Task details:
Exactly the lines below from the one with "17: (444, 243, 1.19)" up to and including the one with "36: (98, 202, 0.87)" make up the answer, with nothing else added.

Data supplied:
§
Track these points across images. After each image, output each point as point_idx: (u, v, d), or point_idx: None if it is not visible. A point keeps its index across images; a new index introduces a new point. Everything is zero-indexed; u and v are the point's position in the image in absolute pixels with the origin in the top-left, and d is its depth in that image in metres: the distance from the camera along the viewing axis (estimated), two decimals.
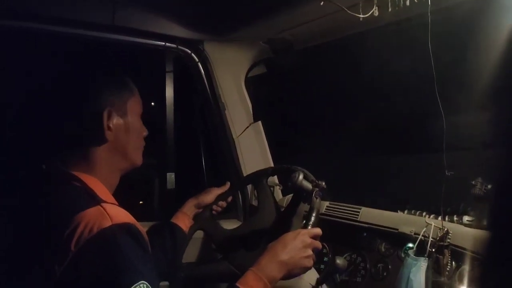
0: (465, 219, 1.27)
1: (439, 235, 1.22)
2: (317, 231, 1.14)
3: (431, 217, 1.35)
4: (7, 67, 1.57)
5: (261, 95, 1.99)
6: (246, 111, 1.90)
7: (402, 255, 1.31)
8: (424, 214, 1.38)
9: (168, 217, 1.44)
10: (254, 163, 1.82)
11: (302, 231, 1.12)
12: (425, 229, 1.25)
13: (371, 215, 1.49)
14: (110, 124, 0.98)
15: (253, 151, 1.88)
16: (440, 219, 1.26)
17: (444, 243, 1.19)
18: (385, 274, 1.37)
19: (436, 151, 1.19)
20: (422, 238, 1.25)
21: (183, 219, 1.42)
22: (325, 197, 1.26)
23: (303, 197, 1.27)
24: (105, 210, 0.85)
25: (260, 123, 1.90)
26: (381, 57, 1.68)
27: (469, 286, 1.13)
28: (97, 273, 0.80)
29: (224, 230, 1.46)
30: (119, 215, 0.86)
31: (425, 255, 1.20)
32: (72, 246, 0.80)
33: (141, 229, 0.89)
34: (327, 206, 1.63)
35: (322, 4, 1.23)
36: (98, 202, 0.87)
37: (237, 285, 0.99)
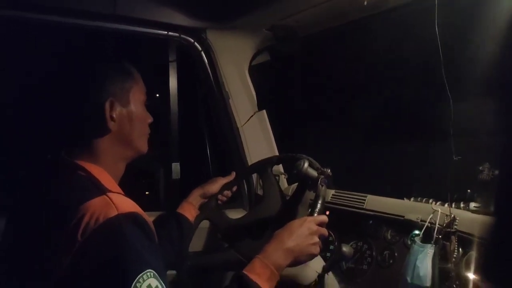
0: (472, 205, 1.26)
1: (445, 221, 1.21)
2: (323, 218, 1.13)
3: (437, 204, 1.34)
4: (8, 58, 1.56)
5: (265, 83, 1.98)
6: (250, 100, 1.88)
7: (409, 242, 1.31)
8: (431, 201, 1.38)
9: (173, 207, 1.44)
10: (259, 152, 1.82)
11: (308, 218, 1.12)
12: (431, 215, 1.24)
13: (377, 202, 1.49)
14: (112, 114, 0.98)
15: (257, 140, 1.87)
16: (446, 205, 1.25)
17: (451, 230, 1.19)
18: (391, 262, 1.37)
19: (442, 139, 1.17)
20: (429, 225, 1.24)
21: (189, 209, 1.42)
22: (330, 185, 1.25)
23: (308, 185, 1.26)
24: (110, 200, 0.85)
25: (264, 111, 1.88)
26: (386, 42, 1.65)
27: (476, 272, 1.13)
28: (103, 263, 0.80)
29: (229, 219, 1.46)
30: (124, 205, 0.86)
31: (432, 242, 1.20)
32: (79, 236, 0.80)
33: (147, 218, 0.89)
34: (332, 195, 1.62)
35: None
36: (104, 192, 0.87)
37: (244, 272, 0.99)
§
Expected output:
17: (444, 243, 1.19)
18: (385, 274, 1.37)
19: (436, 151, 1.19)
20: (422, 238, 1.25)
21: (183, 219, 1.42)
22: (325, 197, 1.26)
23: (303, 197, 1.27)
24: (105, 210, 0.85)
25: (260, 123, 1.90)
26: (381, 57, 1.68)
27: (469, 286, 1.13)
28: (97, 273, 0.80)
29: (224, 230, 1.46)
30: (119, 215, 0.86)
31: (425, 255, 1.20)
32: (72, 246, 0.80)
33: (141, 229, 0.89)
34: (327, 206, 1.63)
35: (322, 4, 1.23)
36: (98, 202, 0.87)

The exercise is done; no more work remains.